Abstract

Three seismographic stations have been established in the region of the principal underground nuclear weapons test site in the republic of Kazakhstan in the Soviet Union. Instrumentation includes both surface and borehole seismometers with a bandwidth of 100 Hz and a system dynamic range of 180 dB. Power spectra of the regional ambient ground acceleration peak between 4 and 6 Hz, and are, on average, frequency independent above 10 Hz, where levels are approximately equal to 10−15 to 10−16 (m sec−2)2Hz−1. Kazakh noise levels are roughly equivalent to those observed by the Regional Seismic Test Network between 1 and 20 Hz, and about 10 to 20 dB higher than the very low noise model for Lajitas, Texas, in the same band.
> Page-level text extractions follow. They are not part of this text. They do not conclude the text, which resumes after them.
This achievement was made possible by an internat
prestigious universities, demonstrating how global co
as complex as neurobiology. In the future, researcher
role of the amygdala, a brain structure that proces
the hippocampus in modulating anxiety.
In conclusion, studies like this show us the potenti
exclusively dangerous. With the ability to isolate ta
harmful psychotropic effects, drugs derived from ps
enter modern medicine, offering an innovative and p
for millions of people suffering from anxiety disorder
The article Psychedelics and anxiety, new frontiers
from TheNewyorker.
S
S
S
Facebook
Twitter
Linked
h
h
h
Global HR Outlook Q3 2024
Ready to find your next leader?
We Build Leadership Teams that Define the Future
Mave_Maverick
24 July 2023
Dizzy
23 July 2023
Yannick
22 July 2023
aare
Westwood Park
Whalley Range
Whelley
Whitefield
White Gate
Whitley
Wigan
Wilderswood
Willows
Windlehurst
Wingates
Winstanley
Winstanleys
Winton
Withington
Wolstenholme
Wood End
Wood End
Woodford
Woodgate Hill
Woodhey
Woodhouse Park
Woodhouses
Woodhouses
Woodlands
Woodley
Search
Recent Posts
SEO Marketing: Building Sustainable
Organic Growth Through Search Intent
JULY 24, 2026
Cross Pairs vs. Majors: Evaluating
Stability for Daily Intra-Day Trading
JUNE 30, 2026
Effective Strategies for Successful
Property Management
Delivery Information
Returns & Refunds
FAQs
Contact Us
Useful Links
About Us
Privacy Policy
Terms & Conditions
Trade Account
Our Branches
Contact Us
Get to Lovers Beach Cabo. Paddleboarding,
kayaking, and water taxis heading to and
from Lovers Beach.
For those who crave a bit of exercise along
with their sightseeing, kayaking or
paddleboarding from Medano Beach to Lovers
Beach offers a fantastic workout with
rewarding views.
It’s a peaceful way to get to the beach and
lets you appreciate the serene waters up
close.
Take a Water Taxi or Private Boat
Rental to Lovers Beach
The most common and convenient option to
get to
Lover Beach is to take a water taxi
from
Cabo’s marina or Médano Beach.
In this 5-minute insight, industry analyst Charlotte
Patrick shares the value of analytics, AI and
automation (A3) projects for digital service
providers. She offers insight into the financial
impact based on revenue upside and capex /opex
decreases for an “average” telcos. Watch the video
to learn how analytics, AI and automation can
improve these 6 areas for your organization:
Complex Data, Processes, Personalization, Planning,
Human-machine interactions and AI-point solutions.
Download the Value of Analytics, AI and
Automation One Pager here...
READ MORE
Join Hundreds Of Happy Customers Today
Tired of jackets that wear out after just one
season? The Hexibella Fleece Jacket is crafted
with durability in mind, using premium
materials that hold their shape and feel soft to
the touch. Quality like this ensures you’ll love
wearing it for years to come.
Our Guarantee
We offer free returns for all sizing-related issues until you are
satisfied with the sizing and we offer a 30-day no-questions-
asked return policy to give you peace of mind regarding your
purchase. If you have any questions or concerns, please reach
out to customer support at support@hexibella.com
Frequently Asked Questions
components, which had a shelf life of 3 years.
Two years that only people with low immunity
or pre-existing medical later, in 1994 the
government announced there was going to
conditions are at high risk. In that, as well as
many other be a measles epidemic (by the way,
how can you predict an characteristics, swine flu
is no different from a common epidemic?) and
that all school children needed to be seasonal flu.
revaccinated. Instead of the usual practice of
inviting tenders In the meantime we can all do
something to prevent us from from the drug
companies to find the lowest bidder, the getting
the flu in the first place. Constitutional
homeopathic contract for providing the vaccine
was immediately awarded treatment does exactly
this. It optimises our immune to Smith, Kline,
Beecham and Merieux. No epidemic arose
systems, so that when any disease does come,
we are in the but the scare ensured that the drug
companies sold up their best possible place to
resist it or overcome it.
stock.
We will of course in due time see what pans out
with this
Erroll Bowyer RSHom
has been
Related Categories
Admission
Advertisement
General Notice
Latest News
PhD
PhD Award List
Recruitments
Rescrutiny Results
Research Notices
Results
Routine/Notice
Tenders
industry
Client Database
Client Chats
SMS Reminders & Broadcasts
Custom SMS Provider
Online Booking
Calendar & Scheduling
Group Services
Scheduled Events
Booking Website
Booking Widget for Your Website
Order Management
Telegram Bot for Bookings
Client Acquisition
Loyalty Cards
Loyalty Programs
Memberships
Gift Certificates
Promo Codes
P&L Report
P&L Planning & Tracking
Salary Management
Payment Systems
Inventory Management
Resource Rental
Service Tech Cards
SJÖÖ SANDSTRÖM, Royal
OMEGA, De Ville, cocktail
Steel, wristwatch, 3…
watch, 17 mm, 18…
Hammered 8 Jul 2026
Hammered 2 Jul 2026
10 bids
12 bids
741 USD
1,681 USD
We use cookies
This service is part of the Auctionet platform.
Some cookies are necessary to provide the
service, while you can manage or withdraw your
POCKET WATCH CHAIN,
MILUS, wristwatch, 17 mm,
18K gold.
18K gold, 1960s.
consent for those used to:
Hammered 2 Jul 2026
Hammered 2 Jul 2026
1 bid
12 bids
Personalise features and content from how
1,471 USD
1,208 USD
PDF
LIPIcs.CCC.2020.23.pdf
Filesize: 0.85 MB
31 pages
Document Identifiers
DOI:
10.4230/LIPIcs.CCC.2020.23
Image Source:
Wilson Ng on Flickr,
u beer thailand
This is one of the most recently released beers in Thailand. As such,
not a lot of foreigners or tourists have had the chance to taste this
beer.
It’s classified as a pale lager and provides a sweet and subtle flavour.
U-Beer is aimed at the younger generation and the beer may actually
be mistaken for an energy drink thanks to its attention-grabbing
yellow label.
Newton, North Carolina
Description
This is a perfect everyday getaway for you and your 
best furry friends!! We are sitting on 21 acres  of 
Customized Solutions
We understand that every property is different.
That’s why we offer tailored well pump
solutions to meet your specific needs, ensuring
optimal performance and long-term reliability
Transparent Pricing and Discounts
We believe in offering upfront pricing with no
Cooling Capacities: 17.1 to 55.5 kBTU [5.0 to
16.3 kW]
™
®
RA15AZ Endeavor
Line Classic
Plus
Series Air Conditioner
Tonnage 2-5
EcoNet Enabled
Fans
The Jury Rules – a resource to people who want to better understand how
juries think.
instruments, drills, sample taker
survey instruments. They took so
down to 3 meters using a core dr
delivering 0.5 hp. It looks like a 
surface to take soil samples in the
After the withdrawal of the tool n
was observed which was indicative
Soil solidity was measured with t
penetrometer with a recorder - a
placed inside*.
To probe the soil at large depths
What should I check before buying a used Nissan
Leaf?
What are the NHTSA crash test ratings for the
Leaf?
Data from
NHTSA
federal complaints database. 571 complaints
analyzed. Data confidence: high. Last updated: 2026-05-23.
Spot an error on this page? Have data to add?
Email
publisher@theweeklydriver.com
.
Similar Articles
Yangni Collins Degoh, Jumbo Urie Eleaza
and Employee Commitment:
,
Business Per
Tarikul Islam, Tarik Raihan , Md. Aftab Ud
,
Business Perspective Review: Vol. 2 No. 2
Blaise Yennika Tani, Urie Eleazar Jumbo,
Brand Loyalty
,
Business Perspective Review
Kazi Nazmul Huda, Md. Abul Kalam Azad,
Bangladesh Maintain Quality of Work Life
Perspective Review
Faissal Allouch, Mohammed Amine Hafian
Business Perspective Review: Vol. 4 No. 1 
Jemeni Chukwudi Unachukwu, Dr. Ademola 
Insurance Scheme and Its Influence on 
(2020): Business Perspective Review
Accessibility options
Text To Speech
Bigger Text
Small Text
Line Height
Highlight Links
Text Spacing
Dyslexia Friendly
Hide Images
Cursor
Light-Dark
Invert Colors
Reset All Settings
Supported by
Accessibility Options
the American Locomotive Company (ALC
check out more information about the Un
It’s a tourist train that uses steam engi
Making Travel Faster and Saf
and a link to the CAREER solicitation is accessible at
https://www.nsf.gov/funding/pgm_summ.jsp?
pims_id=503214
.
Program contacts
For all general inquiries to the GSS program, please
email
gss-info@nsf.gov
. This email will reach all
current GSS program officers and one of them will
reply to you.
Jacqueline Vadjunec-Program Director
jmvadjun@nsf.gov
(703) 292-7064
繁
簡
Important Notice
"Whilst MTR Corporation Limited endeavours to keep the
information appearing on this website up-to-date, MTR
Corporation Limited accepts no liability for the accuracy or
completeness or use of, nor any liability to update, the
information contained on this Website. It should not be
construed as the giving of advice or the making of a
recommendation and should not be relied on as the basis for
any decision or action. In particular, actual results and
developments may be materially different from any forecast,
Noise observed by the borehole sensors is about 10 dB less than that observed by the surface instruments above about 20 Hz under low wind conditions at two of the three Kazakh sites; borehole improvement is greater under high winds. The third Kazakh site, Karasu, is characterized by much higher surface noise levels (15 to 20 dB higher than the borehole levels from 4 to 40 Hz) under both low or high wind conditions, which is attributed to amplification by local site conditions and the exposed terrain. Power spectra of individual runs of ambient vertical ground acceleration measured down the borehole show that high-frequency slopes (between 10 and 80 Hz) vary between f−0.60 and f0.22, depending on wind and site conditions.